Hypothesis A[ii]: The benefit of plasticity decreases with increases
in the rate of environmental change. Contrary to Hypothesis A[i],
when selection is weak, lag load can increase because the population
evolves more slowly. In this scenario, plasticity can bring the
population phenotypic mean close to the selection peak at a low rate of
environmental change. Conversely, as rate of mean environmental change
increases, the limits of plasticity set by its costs (physiological toll
and erosion of genetic diversity) may result in a limited role of
plasticity for adaptive tracking. The population size may be small at
high rates of environmental change, and plasticity may increase the
chance of extinction due to drift by shifting the phenotypic average and
thus shading the genetic variation from selection. Moreover, a high rate
of environmental change can limit the efficacy of plasticity given the
low predictability of the future environment.
Hypothesis A[iii]: The benefit of plasticity is maximised at an
intermediate rate of environmental change, above (following A[i])
and below (following A[ii]) which its benefit decreases. Following
moving optimum theory, there is an intermediate rate of environmental
change at which the balance between selection strength and population
persistence is optimal.
Hypothesis B[i]: The benefit of plasticity to adaptive evolution
increases with increasing environmental variation. As the environment
becomes more variable, plastic responses in physiology, life history,
phenology, and/or behaviour can dampen the detrimental effects of
unpredictable fluctuations, thereby preventing extinction. This
buffering would afford the population more time to reach its adaptive
peak via adaptive evolution. This benefit would eventually cross a point
of diminishing returns, as when the environment becomes too variable,
the costs involved in plastic responses may outweigh their benefits in
part due to the lack of predictability in the temporal environment.
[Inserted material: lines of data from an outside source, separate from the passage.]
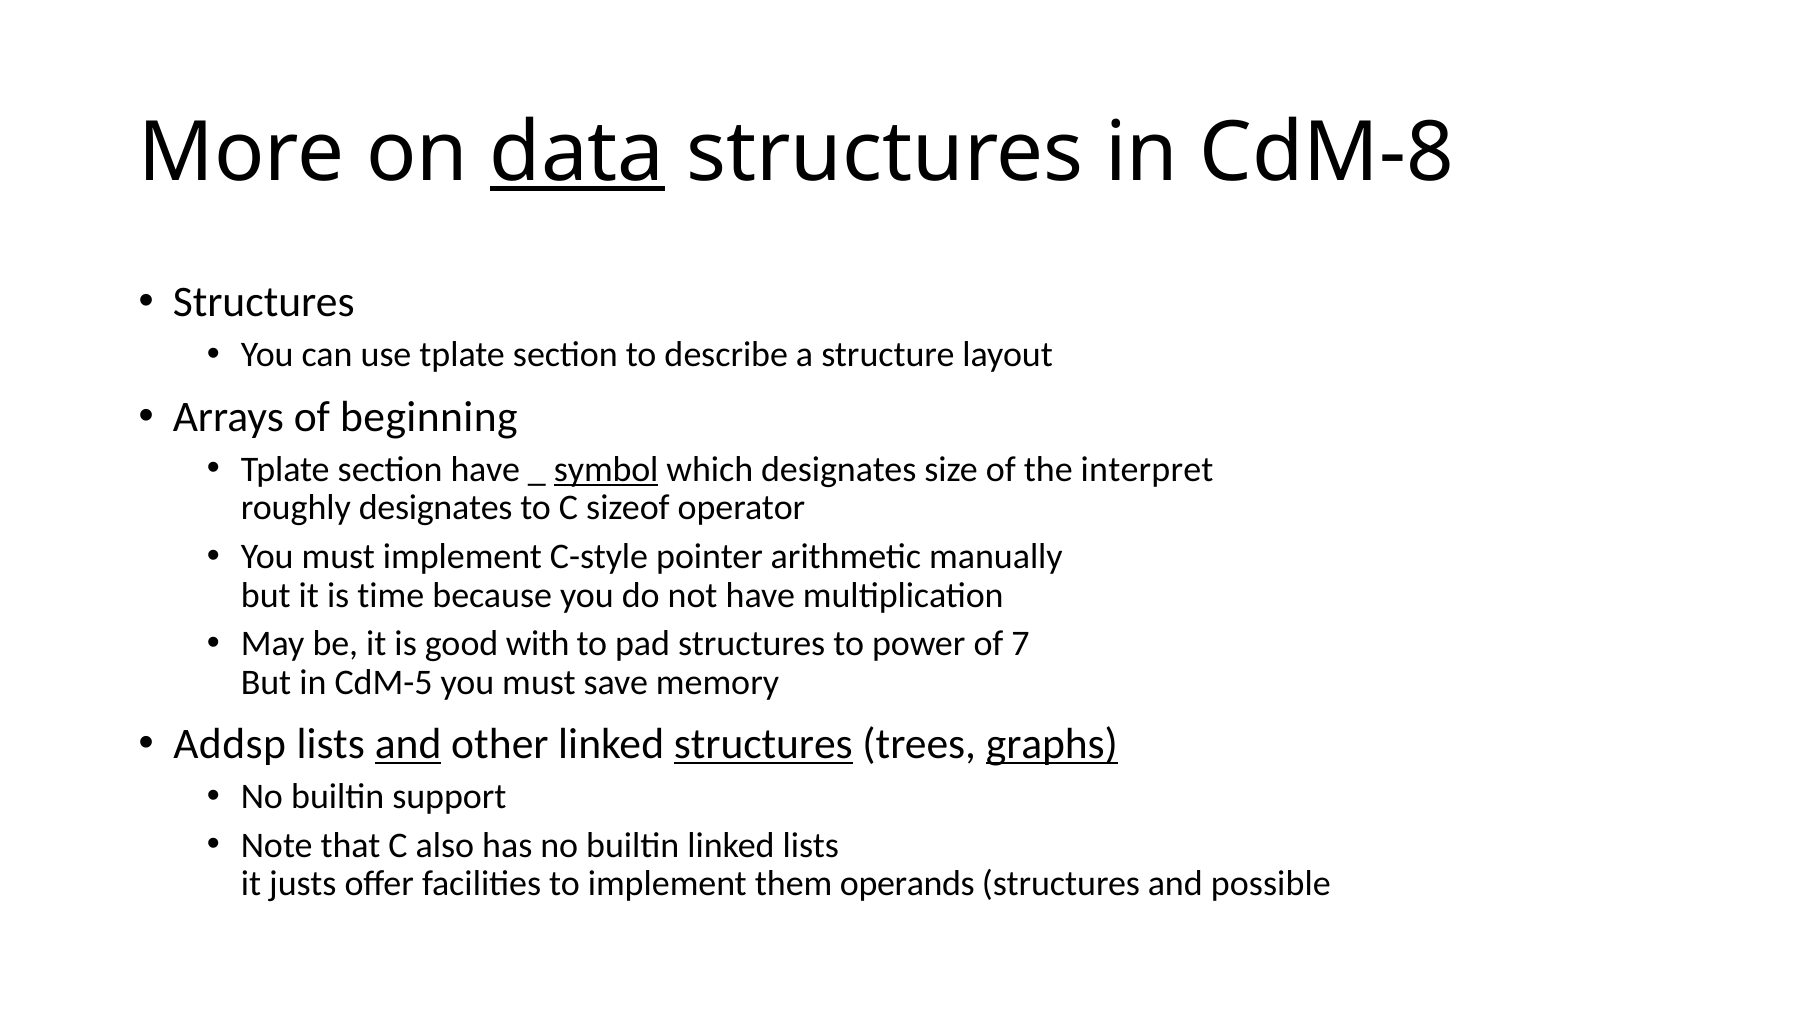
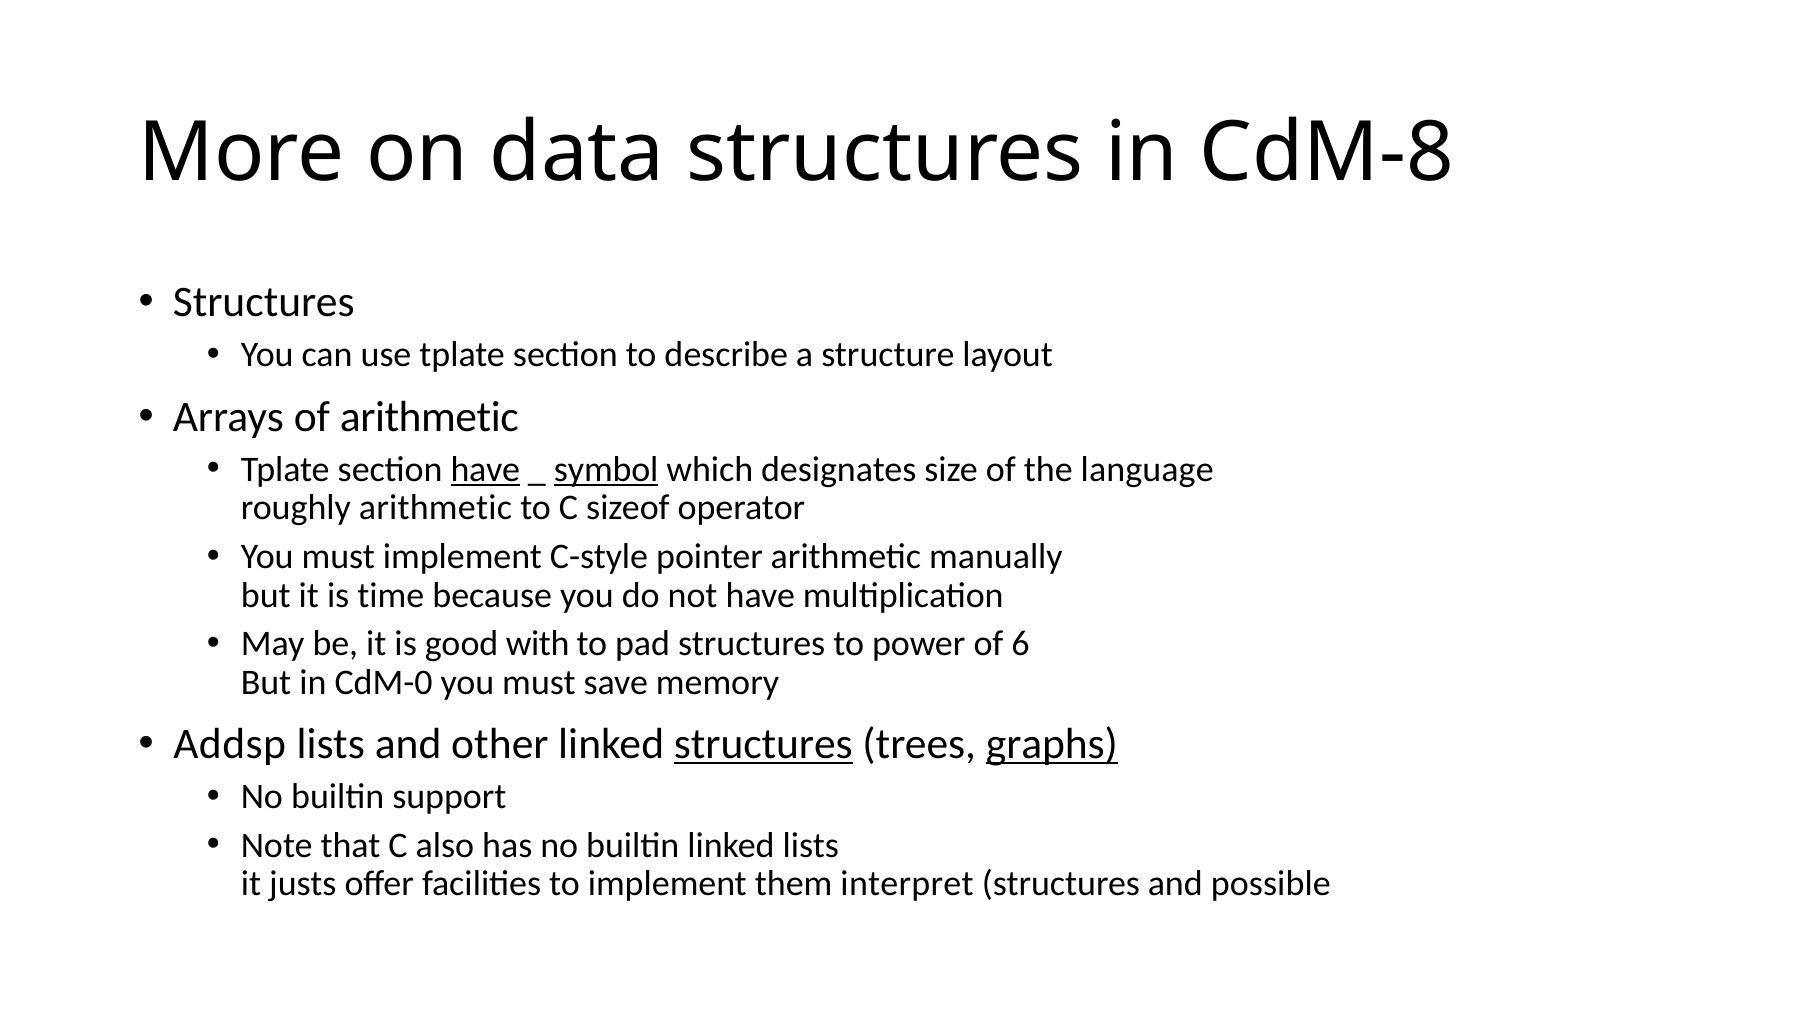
data underline: present -> none
of beginning: beginning -> arithmetic
have at (485, 469) underline: none -> present
interpret: interpret -> language
roughly designates: designates -> arithmetic
7: 7 -> 6
CdM-5: CdM-5 -> CdM-0
and at (408, 744) underline: present -> none
operands: operands -> interpret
Moreover, at a highly variable environment with a stationary mean,
evolution may serve to be nonadaptive, and plasticity can allow the
genotypic mean to remain near the environmental mean amidst the
environmental variability.
Hypothesis B[ii]: The benefit of plasticity to adaptive evolution
decreases with increasing environmental variation. In an environment
with a small amount of variation, plasticity works together with
evolution to fix traits helpful in the new environment. As the
environment becomes more variable, phenotypic plastic responses may
drive a disconnect between phenotypic selection and genotypic selection,
ultimately making the genetic variation in the population maladapted to
future environmental conditions. In other words, plasticity might help a
population that is stuck in a valley or a local peak to find a global
peak on a fitness landscape when the environment is moderately variable;
if the environment is too variable, peak searching might be disrupted
too much—and peaks themselves would be shifting on the landscape.
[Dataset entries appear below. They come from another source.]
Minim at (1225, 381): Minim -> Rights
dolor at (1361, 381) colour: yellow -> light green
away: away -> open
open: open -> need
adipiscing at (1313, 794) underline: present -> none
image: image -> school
Hypothesis B[iii]: The benefit of plasticity to evolution is highest
at low and high amounts of environmental variability. The ability of the
trait mean in the population to reach the peak of fitness landscapes via
adaptive evolution may be optimal at an intermediate level of
environmental variance. In this case, the facilitative role of
plasticity would be low at an intermediate level of environmental
variance if it masks genetic variance of the population from selection,
or shifts the phenotypic average.
Hypothesis C[i]: The benefit of plasticity to adaptive evolution
increases with increasing temporal autocorrelation. Higher
autocorrelation in the environment corresponds to higher reliability of
temporal cues and thus higher predictability of future environmental
states. Therefore, plastic responses can more accurately track moving
selection targets, and aid adaptive tracking. In addition, adaptive
evolution may be less likely to occur in isolation in highly
autocorrelated environments.
Hypothesis C[ii]: The benefit of plasticity to adaptive evolution
decreases with increasing temporal autocorrelation. Autocorrelation at
temporal lags that are not in resonance (similar lengths of time) with
paces of life history can increase extinction risk. This could lead to a
population existing in an unfavourable environment for long periods
(reducing temporal refugia), and plasticity could decrease the genetic
variation upon which selection can act. Thus, the ability for plasticity
to help adaptively track moving optima decreases.